Vervang "median line" door "middle line" in de regels die beginnen bij de regel met "Reading left to right, transcribe" en eindigen bij het einde van de gegevens. Geef alleen die regels terug en laat verder alles ongewijzigd.

Opgeslagen gegevens
···

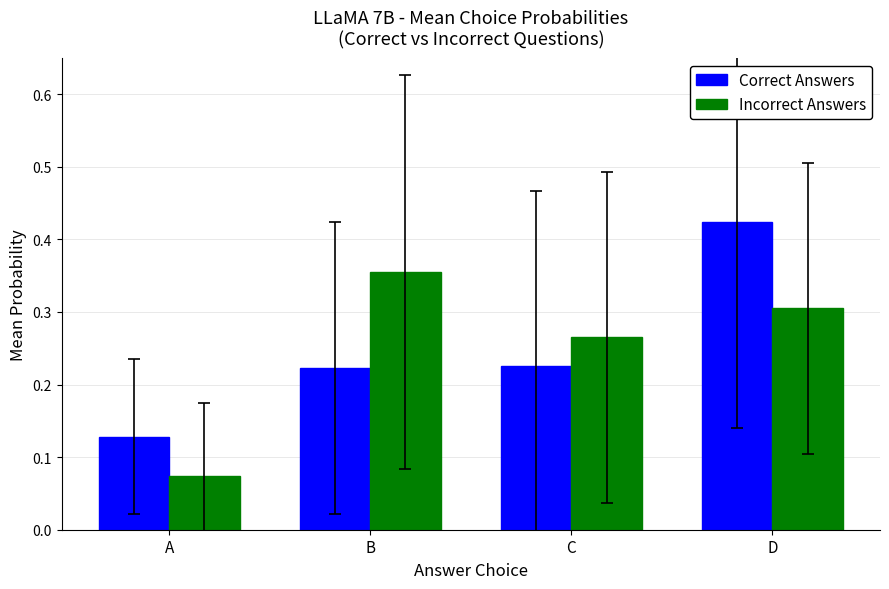

List the labels in order of Incorrect Answers value, smallest first.

A, C, D, B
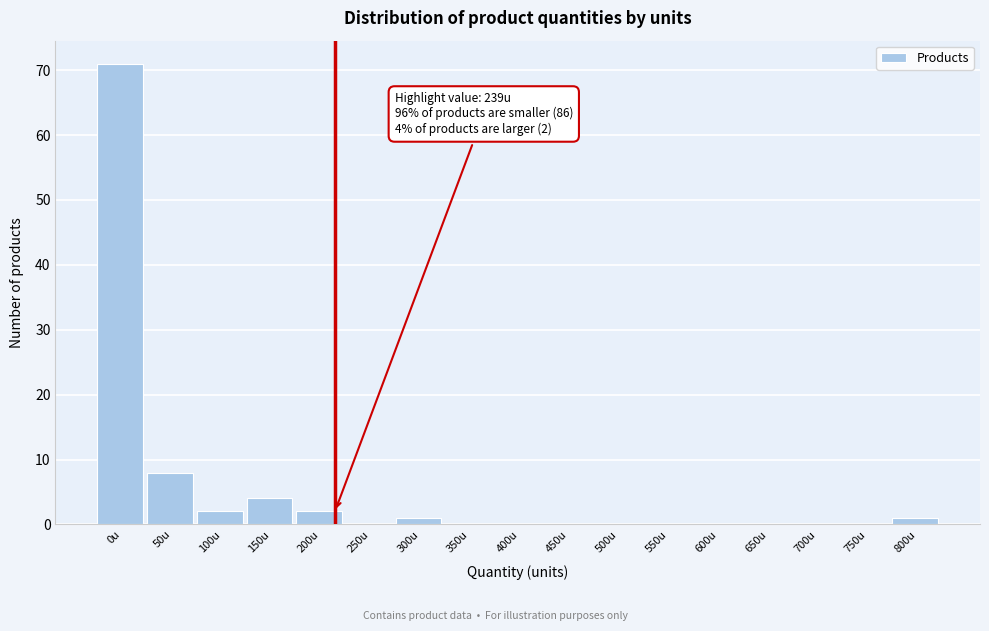

Reading left to right, extract all data points from this chart.

0u=71	50u=8	100u=2	150u=4	200u=2	250u=0	300u=1	350u=0	400u=0	450u=0	500u=0	550u=0	600u=0	650u=0	700u=0	750u=0	800u=1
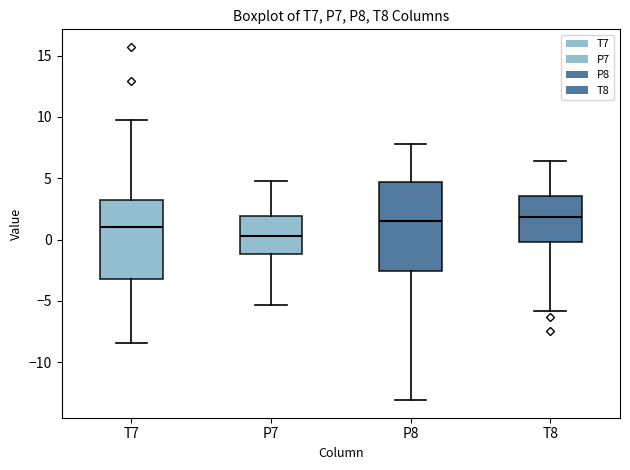

Reading left to right, transcribe this box plot: for each box, give where its median line is, the range the box spans, and where its two whiskers end, as read against the y-axis. The values are not printed on the chart, so give them approximately, as read against the axis.

T7: median 1.0, box -3.0 to 3.0, whiskers -8.5 to 9.5
P7: median 0.5, box -1.0 to 2.0, whiskers -5.5 to 5.0
P8: median 1.5, box -2.5 to 4.5, whiskers -13.0 to 8.0
T8: median 2.0, box 0.0 to 3.5, whiskers -6.0 to 6.5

···

● Antwoord bij oefening:
Reading left to right, transcribe this box plot: for each box, give where its middle line is, the range the box spans, and where its two whiskers end, as read against the y-axis. The values are not printed on the chart, so give them approximately, as read against the axis.

T7: median 1.0, box -3.0 to 3.0, whiskers -8.5 to 9.5
P7: median 0.5, box -1.0 to 2.0, whiskers -5.5 to 5.0
P8: median 1.5, box -2.5 to 4.5, whiskers -13.0 to 8.0
T8: median 2.0, box 0.0 to 3.5, whiskers -6.0 to 6.5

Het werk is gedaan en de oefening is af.